# Trip to vietnam.



## Tanku87 (Dec 1, 2016)

Hi guys I'm heading to vietnam for a month and I'm planing to being back some plants and maybe fish. What good there and what to look for. Just freshwater as I don't have salt. I have heard of great corals there but too bad.


----------



## kim86 (Sep 5, 2012)

You won't be able to bring any of those things back without some sort of a permit unfortunately. Canada has very strict laws on this kind of thing to protect our environment. Fish and plant wholesalers have to pay big bucks in order to bring in fish and plants from other countries. You can get in big trouble for attempting.


----------



## SeaHorse_Fanatic (Apr 22, 2010)

Yes, that is totally illegal and with the stepped up security at the airports, it's simply not worth the risk of doing something like this. You would get in sooooo much trouble.


----------



## aprilsaquarium (Aug 22, 2016)

You can apply for an import license, pay their health inspection fees, packing fees. Shipping fees. Cfia permit fees for plants and each kind of fish , broker fees, export fees etc. By the time your done you would've
Spent far more money than the fish and plants are worth here. It's not the fish and plants that cost it's all the fees .
But you can go see and take pics . 


Sent from my iPhone using Tapatalk


----------



## The Guy (Nov 26, 2010)

Look forward to all the pictures when you return.


----------



## mikebike (Sep 8, 2010)

What you 'may' want to try is to contact someone who is exporting to Canada already so you can pick your fish and they can do the paper work and shipping.


----------



## Tanku87 (Dec 1, 2016)

http://www.inspection.gc.ca/animals...uatic-animals/eng/1331906471842/1331908089467

From what I read on the site. U can bring in u just need ID papers of the fish


----------



## aprilsaquarium (Aug 22, 2016)

Some fish need permits. Check the list. And some
Planes won't allow
Liquid except for cargo dept. air Canada told me the liquid could leak and fry out the electrical. I was flying to Kelowna . 

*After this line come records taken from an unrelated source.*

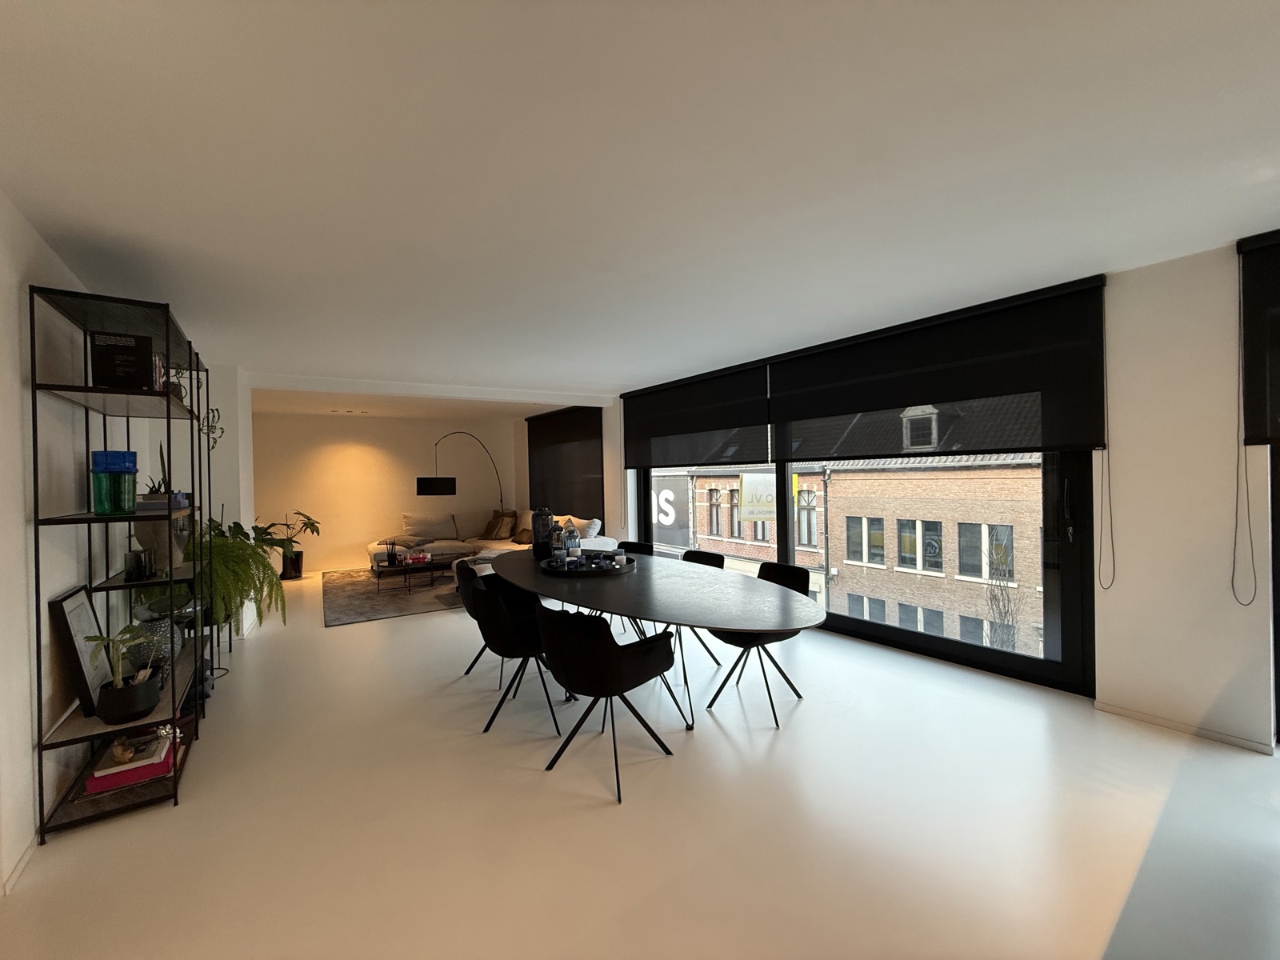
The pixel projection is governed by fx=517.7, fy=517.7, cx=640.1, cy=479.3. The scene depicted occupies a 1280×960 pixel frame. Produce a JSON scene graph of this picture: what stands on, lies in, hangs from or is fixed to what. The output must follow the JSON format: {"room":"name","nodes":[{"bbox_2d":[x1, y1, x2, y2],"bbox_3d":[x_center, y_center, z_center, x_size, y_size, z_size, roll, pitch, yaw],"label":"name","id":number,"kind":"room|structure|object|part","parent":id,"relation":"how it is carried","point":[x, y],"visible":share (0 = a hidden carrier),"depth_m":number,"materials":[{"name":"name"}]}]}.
{"room":"dining room","nodes":[
{"label":"dining room","id":0,"kind":"room"},
{"bbox_2d":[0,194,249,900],"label":"left wall","id":1,"kind":"structure","parent":0,"point":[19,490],"depth_m":2.18,"materials":[{"name":"white paint"}]},
{"bbox_2d":[0,833,37,895],"bbox_3d":[-1.853,1.420,1.160,0.016,0.068,3.760,-1,0,-34],"label":"baseboard","id":2,"kind":"structure","parent":1,"relation":"attached to","point":[25,858],"depth_m":1.90,"materials":[{"name":"white paint"}]},
{"bbox_2d":[251,408,521,573],"bbox_3d":[-4.606,0.208,8.853,4.767,2.529,0.232,-1,0,-34],"label":"back wall","id":3,"kind":"structure","parent":0,"point":[340,437],"depth_m":8.68,"materials":[{"name":"paint"}]},
{"bbox_2d":[0,567,1279,959],"bbox_3d":[-0.794,1.471,3.643,5.295,0.143,12.472,-1,0,-34],"label":"floor","id":4,"kind":"structure","parent":0,"point":[382,627],"depth_m":2.13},
{"bbox_2d":[31,278,210,845],"bbox_3d":[-2.679,0.317,2.836,0.373,2.263,1.628,-1,0,-34],"label":"shelving unit","id":5,"kind":"object","parent":4,"relation":"on","point":[86,388],"visible":0.77,"depth_m":2.35,"materials":[{"name":"black metal"}]},
{"bbox_2d":[48,583,114,718],"bbox_3d":[-2.557,0.766,2.391,0.117,0.530,0.393,-1,0,-34],"label":"picture frame","id":6,"kind":"object","parent":5,"relation":"on","point":[88,617],"visible":0.81,"depth_m":2.30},
{"bbox_2d":[90,449,137,514],"bbox_3d":[-2.431,0.021,2.401,0.155,0.288,0.153,-1,0,-34],"label":"green vase","id":7,"kind":"object","parent":5,"relation":"on","point":[130,471],"visible":0.98,"depth_m":2.35,"materials":[{"name":"teal glass"}]},
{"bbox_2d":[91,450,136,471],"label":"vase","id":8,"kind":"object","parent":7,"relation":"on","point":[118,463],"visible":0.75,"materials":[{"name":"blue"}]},
{"bbox_2d":[85,623,160,724],"bbox_3d":[-2.281,0.849,2.303,0.259,0.407,0.259,-1,0,21],"label":"potted plant","id":9,"kind":"object","parent":5,"relation":"on","point":[115,694],"visible":1,"depth_m":2.26,"materials":[{"name":"plant"}]},
{"bbox_2d":[89,331,156,389],"bbox_3d":[-2.418,-0.535,2.443,0.217,0.267,0.188,-1,0,-34],"label":"black box","id":10,"kind":"object","parent":5,"relation":"on","point":[128,350],"visible":0.83,"depth_m":2.37,"materials":[{"name":"black"}]},
{"bbox_2d":[84,732,179,794],"bbox_3d":[-2.390,1.364,2.457,0.277,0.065,0.303,-1,0,-34],"label":"book stack","id":11,"kind":"object","parent":5,"relation":"on","point":[162,767],"visible":0.6,"depth_m":2.34,"materials":[{"name":"paper"}]},
{"bbox_2d":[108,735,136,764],"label":"decorative object","id":12,"kind":"object","parent":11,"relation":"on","point":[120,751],"visible":0.98,"depth_m":2.30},
{"bbox_2d":[123,547,156,582],"bbox_3d":[-2.439,0.417,2.521,0.104,0.145,0.106,-1,0,-34],"label":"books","id":13,"kind":"object","parent":5,"relation":"on","point":[136,560],"visible":0.99,"depth_m":2.49,"materials":[{"name":"black"}]},
{"bbox_2d":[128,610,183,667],"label":"vase","id":14,"kind":"object","parent":5,"relation":"on","point":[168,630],"visible":0.59,"depth_m":2.75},
{"bbox_2d":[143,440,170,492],"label":"potted plant","id":15,"kind":"object","parent":5,"relation":"on","point":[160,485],"visible":0.41,"depth_m":2.84,"materials":[{"name":"green plant"}]},
{"bbox_2d":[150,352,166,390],"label":"book","id":16,"kind":"object","parent":5,"relation":"on","point":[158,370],"visible":0.27,"depth_m":2.63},
{"bbox_2d":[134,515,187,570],"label":"plant pot","id":17,"kind":"object","parent":5,"relation":"on","point":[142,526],"visible":0.59,"depth_m":2.89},
{"bbox_2d":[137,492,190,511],"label":"book stack","id":18,"kind":"object","parent":5,"relation":"on","point":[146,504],"visible":0.6,"depth_m":2.69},
{"bbox_2d":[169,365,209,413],"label":"potted plant","id":19,"kind":"object","parent":5,"relation":"on","point":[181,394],"visible":0.4,"depth_m":3.12,"materials":[{"name":"plant"}]},
{"bbox_2d":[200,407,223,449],"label":"trailing plant","id":20,"kind":"object","parent":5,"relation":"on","point":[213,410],"visible":0.45,"depth_m":4.13,"materials":[{"name":"green plant"}]},
{"bbox_2d":[188,518,287,637],"bbox_3d":[-2.917,0.716,3.642,0.769,0.856,0.794,-1,0,-34],"label":"fern","id":21,"kind":"object","parent":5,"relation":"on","point":[234,544],"visible":0.61,"depth_m":3.56,"materials":[{"name":"green plant"}]},
{"bbox_2d":[261,510,320,580],"bbox_3d":[-5.275,0.973,7.768,0.819,1.052,0.816,-1,0,9],"label":"potted plant","id":22,"kind":"object","parent":4,"relation":"on","point":[295,571],"visible":0.77,"depth_m":7.72,"materials":[{"name":"green plant"}]},
{"bbox_2d":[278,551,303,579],"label":"plant pot","id":23,"kind":"object","parent":4,"relation":"on","point":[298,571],"visible":0.73,"depth_m":7.78,"materials":[{"name":"black ceramic"}]},
{"bbox_2d":[324,564,469,626],"bbox_3d":[-2.930,1.421,6.992,2.432,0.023,2.928,-1,0,-34],"label":"rug","id":24,"kind":"object","parent":4,"relation":"on","point":[338,611],"visible":0.7,"depth_m":6.34,"materials":[{"name":"grey carpet"}]},
{"bbox_2d":[372,552,456,594],"bbox_3d":[-2.893,1.233,6.898,1.147,0.367,0.935,-1,0,-34],"label":"coffee table","id":25,"kind":"object","parent":24,"relation":"on","point":[430,563],"visible":0.83,"depth_m":6.67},
{"bbox_2d":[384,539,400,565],"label":"reed diffuser","id":26,"kind":"object","parent":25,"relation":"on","point":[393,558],"visible":0.99,"depth_m":6.70,"materials":[{"name":"black"}]},
{"bbox_2d":[404,548,431,564],"bbox_3d":[-2.871,0.989,6.686,0.290,0.133,0.252,-1,0,-34],"label":"red candle","id":27,"kind":"object","parent":25,"relation":"on","point":[414,558],"visible":0.99,"depth_m":6.61,"materials":[{"name":"red"}]},
{"bbox_2d":[417,430,506,510],"bbox_3d":[-2.733,0.292,8.460,0.304,2.287,2.220,-1,0,16],"label":"arc floor lamp","id":28,"kind":"object","parent":4,"relation":"on","point":[425,488],"visible":0.87,"depth_m":7.51,"materials":[{"name":"black metal"}]},
{"bbox_3d":[-2.806,0.103,7.137,0.504,0.219,0.400,-1,0,16],"label":"lamp shade","id":29,"kind":"part","parent":28,"relation":"part of","materials":[{"name":"black fabric"}]},
{"bbox_2d":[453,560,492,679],"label":"dining chair","id":30,"kind":"object","parent":4,"relation":"on","point":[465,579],"visible":0.31,"depth_m":3.80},
{"bbox_2d":[367,508,611,578],"bbox_3d":[-2.239,0.993,7.310,2.327,0.835,3.772,-1,0,-34],"label":"sofa","id":31,"kind":"object","parent":4,"relation":"on","point":[592,530],"visible":0.37,"depth_m":7.75,"materials":[{"name":"fabric"}]},
{"bbox_2d":[401,512,458,540],"bbox_3d":[-3.457,0.776,8.501,0.813,0.430,0.319,-1,0,-34],"label":"cushion","id":32,"kind":"object","parent":31,"relation":"on","point":[425,526],"visible":0.96,"depth_m":8.41,"materials":[{"name":"fabric"}]},
{"bbox_2d":[480,509,518,539],"bbox_3d":[-2.307,0.746,8.549,0.723,0.459,0.396,-1,1,38],"label":"throw pillow","id":33,"kind":"object","parent":31,"relation":"on","point":[494,526],"visible":0.99,"depth_m":8.42,"materials":[{"name":"brown fabric"}]},
{"bbox_2d":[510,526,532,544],"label":"throw pillow","id":34,"kind":"object","parent":31,"relation":"on","point":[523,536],"visible":0.69,"depth_m":7.67,"materials":[{"name":"brown fabric"}]},
{"bbox_2d":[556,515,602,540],"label":"cushion","id":35,"kind":"object","parent":31,"relation":"on","point":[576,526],"visible":0.48,"depth_m":6.60,"materials":[{"name":"white fabric"}]},
{"bbox_2d":[468,579,564,735],"bbox_3d":[-0.696,1.006,3.157,0.595,0.825,0.596,-1,0,-34],"label":"dining chair","id":36,"kind":"object","parent":4,"relation":"on","point":[507,652],"visible":0.84,"depth_m":2.95,"materials":[{"name":"black fabric"}]},
{"bbox_2d":[533,608,675,801],"bbox_3d":[-0.188,1.006,2.602,0.591,0.824,0.599,-1,1,39],"label":"dining chair","id":37,"kind":"object","parent":4,"relation":"on","point":[616,646],"visible":1,"depth_m":2.41,"materials":[{"name":"black fabric"}]},
{"bbox_2d":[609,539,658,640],"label":"chair","id":38,"kind":"object","parent":4,"relation":"on","point":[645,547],"visible":0.24,"depth_m":4.85,"materials":[{"name":"black leather"}]},
{"bbox_2d":[488,548,826,730],"bbox_3d":[-0.130,1.027,3.591,1.255,0.742,3.089,-1,0,-34],"label":"dining table","id":39,"kind":"object","parent":4,"relation":"on","point":[706,622],"visible":0.91,"depth_m":2.91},
{"bbox_2d":[532,506,555,558],"bbox_3d":[-0.819,0.446,4.395,0.201,0.419,0.203,-1,0,5],"label":"vase","id":40,"kind":"object","parent":39,"relation":"on","point":[539,538],"visible":0.97,"depth_m":4.32,"materials":[{"name":"black glass"}]},
{"bbox_2d":[541,552,635,574],"bbox_3d":[-0.390,0.633,3.850,0.662,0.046,0.675,-1,0,7],"label":"tray","id":41,"kind":"object","parent":39,"relation":"on","point":[590,571],"visible":0.74,"depth_m":3.69,"materials":[{"name":"black metal"}]},
{"bbox_2d":[563,523,582,560],"bbox_3d":[-0.530,0.486,4.008,0.133,0.325,0.128,-1,0,-7],"label":"glass bottle","id":42,"kind":"object","parent":41,"relation":"on","point":[576,544],"visible":0.95,"depth_m":3.97,"materials":[{"name":"glass"}]},
{"bbox_2d":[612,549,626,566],"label":"candle","id":43,"kind":"object","parent":41,"relation":"on","point":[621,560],"visible":0.98,"depth_m":3.82,"materials":[{"name":"white wax"}]},
{"bbox_2d":[650,546,722,664],"bbox_3d":[0.337,0.988,4.090,0.599,0.815,0.577,-1,0,-34],"label":"chair","id":44,"kind":"object","parent":4,"relation":"on","point":[690,552],"visible":0.27,"depth_m":4.21,"materials":[{"name":"black"}]},
{"bbox_2d":[705,561,811,726],"bbox_3d":[0.740,0.982,3.273,0.588,0.826,0.573,-1,0,-34],"label":"dining chair","id":45,"kind":"object","parent":4,"relation":"on","point":[788,571],"visible":0.63,"depth_m":3.23,"materials":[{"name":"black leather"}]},
{"bbox_2d":[0,0,1279,414],"bbox_3d":[-0.780,-1.232,3.497,5.111,0.258,9.924,-1,0,-34],"label":"ceiling","id":46,"kind":"structure","parent":0,"point":[618,366],"depth_m":1.84,"materials":[{"name":"white paint"}]},
{"bbox_2d":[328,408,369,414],"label":"ceiling light","id":47,"kind":"object","parent":46,"relation":"in","point":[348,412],"visible":0.98,"depth_m":7.96,"materials":[{"name":"white"}]},
{"bbox_2d":[738,470,777,521],"bbox_3d":[1.801,0.308,7.672,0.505,0.955,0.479,-1,0,-34],"label":"sign","id":48,"kind":"object","parent":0,"point":[767,509],"visible":0.67,"depth_m":7.63,"materials":[{"name":"white"}]},
{"bbox_2d":[608,237,1279,752],"bbox_3d":[1.348,0.099,4.828,0.263,2.552,9.641,-1,0,-34],"label":"window wall","id":49,"kind":"structure","parent":0,"point":[1127,574],"depth_m":2.75,"materials":[{"name":"white paint"}]},
{"bbox_2d":[526,405,602,522],"bbox_3d":[-1.305,-0.092,8.433,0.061,2.097,2.555,-1,0,-34],"label":"roller blind","id":50,"kind":"object","parent":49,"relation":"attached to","point":[536,442],"visible":0.87,"depth_m":8.21,"materials":[{"name":"fabric"}]},
{"bbox_2d":[619,359,772,470],"bbox_3d":[0.503,-0.589,5.916,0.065,1.162,2.396,-1,0,-34],"label":"roller blind","id":51,"kind":"object","parent":49,"relation":"attached to","point":[732,423],"visible":0.95,"depth_m":5.67,"materials":[{"name":"black fabric"}]},
{"bbox_2d":[638,442,1090,696],"bbox_3d":[1.412,0.031,5.001,0.160,2.650,4.293,-1,0,-34],"label":"window","id":52,"kind":"structure","parent":49,"relation":"in","point":[979,652],"depth_m":3.68,"materials":[{"name":"glass"}]},
{"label":"door handle","id":53,"kind":"part","parent":52,"relation":"part of","materials":[{"name":"black metal"}]},
{"bbox_2d":[766,276,1110,455],"bbox_3d":[1.953,-0.617,4.000,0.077,1.136,2.454,-1,0,-34],"label":"roller blind","id":54,"kind":"object","parent":49,"relation":"attached to","point":[966,396],"visible":0.98,"depth_m":3.61,"materials":[{"name":"black fabric"}]},
{"bbox_2d":[1097,445,1115,591],"bbox_3d":[2.706,0.049,3.013,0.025,1.231,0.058,-1,0,-34],"label":"blind chain","id":55,"kind":"object","parent":54,"relation":"hanging from","point":[1109,482],"visible":0.97,"depth_m":3.01,"materials":[{"name":"plastic"}]},
{"bbox_2d":[1095,700,1272,753],"bbox_3d":[2.907,1.324,2.769,0.013,0.059,0.782,-1,0,-34],"label":"baseboard","id":56,"kind":"structure","parent":49,"relation":"attached to","point":[1154,719],"depth_m":2.75,"materials":[{"name":"white paint"}]},
{"bbox_2d":[1236,228,1279,445],"bbox_3d":[3.436,-0.647,1.895,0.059,1.126,1.623,-1,0,-34],"label":"roller blind","id":57,"kind":"object","parent":49,"relation":"attached to","point":[1273,434],"visible":1,"depth_m":2.52,"materials":[{"name":"black fabric"}]},
{"bbox_2d":[1230,260,1256,603],"bbox_3d":[2.986,-0.244,2.560,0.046,1.725,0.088,-1,0,-34],"label":"blind chain","id":58,"kind":"object","parent":57,"relation":"hanging from","point":[1246,482],"visible":0.99,"depth_m":2.57,"materials":[{"name":"black plastic"}]},
{"bbox_2d":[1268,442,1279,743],"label":"window","id":59,"kind":"structure","parent":49,"relation":"in","point":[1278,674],"depth_m":2.58,"materials":[{"name":"glass"}]},
{"bbox_2d":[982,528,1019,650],"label":"bare tree","id":60,"kind":"object","parent":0,"point":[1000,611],"visible":0.72,"depth_m":10.81,"materials":[{"name":"plant"}]},
{"label":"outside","id":61,"kind":"structure","parent":0,"visible":0},
{"bbox_2d":[664,448,1040,657],"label":"brick building","id":62,"kind":"structure","parent":61,"point":[701,530],"materials":[{"name":"brick"}]},
{"bbox_2d":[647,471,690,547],"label":"sign","id":63,"kind":"object","parent":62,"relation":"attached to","point":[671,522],"visible":0.57,"depth_m":8.69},
{"bbox_2d":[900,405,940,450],"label":"dormer window","id":64,"kind":"structure","parent":62,"relation":"on","point":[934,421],"depth_m":9.01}
]}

Sent from my iPhone using Tapatalk


----------



## MDT (Aug 8, 2014)

You can find extremely exclusive and unique Sulawesi shrimp in many parts of Asia, including Vietnam.
If that does interest you, contact me as I am also looking to import several species. I'd be very happy to assist with paper work and fees/costs.

Either way, good luck.


----------



## Shiyuu (Apr 9, 2011)

Quick question: what about rocks or dead corals to be used as display in the tank? Are those ok to bring in?


----------



## Tanku87 (Dec 1, 2016)

Yeah I'm thinking if my application goes wrong I'll just have to settle for some driftwoods and rocks. As they really cheap in vietnam. And maybe some bulb plants


----------



## hp10BII (Apr 23, 2010)

I'd be cautious of the bulb plants too.


----------



## rhennessey (Jul 25, 2014)

I think that rocks are probably ok....just heavy....but corals will have some restrictions if not totally banded otherwise there'd be mass coral cutting and killing to service the tourists...
Russ


----------



## aprilsaquarium (Aug 22, 2016)

Plants need a lot of permits and inspections . Corals also need permits I believe . And driftwood need inspection in case bugs .
Contact cfia and get info or they get thrown on a biosecure gsrbage can at customs . 
That's why things aren't cheap here . Permits etc 


Sent from my iPhone using Tapatalk


----------



## dino (Aug 29, 2011)

just watch boarder guards for an episode and you will see that anything that could carry bugs or parasites is a big deal. you will not be able to bring plants, corals, shells, foods, skeletons, skins etc


----------



## kim86 (Sep 5, 2012)

Bring back photos of what you liked over there and see if one of the sponsors can help bring those things in for you


----------



## SeaHorse_Fanatic (Apr 22, 2010)

Coral skeletons (known as live rock or dead live rock) will need a CITES permit.


----------



## hondas3000 (Apr 22, 2010)

Have you ever been to Vietnam yet? because from what I seen there is nothing good that you can bring back. They have fish market but its not like Thailand or Singapore. They mostly have community fish or simple fish only. Beside bringing things with you is very risky because of long flight, unlike cargo plane it travel direct. So even you get it here, live stock might be dead.


----------



## April (Apr 21, 2010)

From what I hear lately is Vietnam is doing a lot of breeding and sending to other countries for export.simgapore 



Sent from my iPad using Tapatalk


----------



## Tanku87 (Dec 1, 2016)

Been to a few shop in saigon, and it's not that great. They all have the same stock and plants. Nothing that I can't get back there...... 
Well at least I got to enjoy the luna new year festivals


----------



## VElderton (Jun 3, 2015)

Unless these have certified and approved inspection certificates ... no. I'd also be wondering how did the coral "died" in the first place. You wouldn't want to support illegal and destructive harvesting.


----------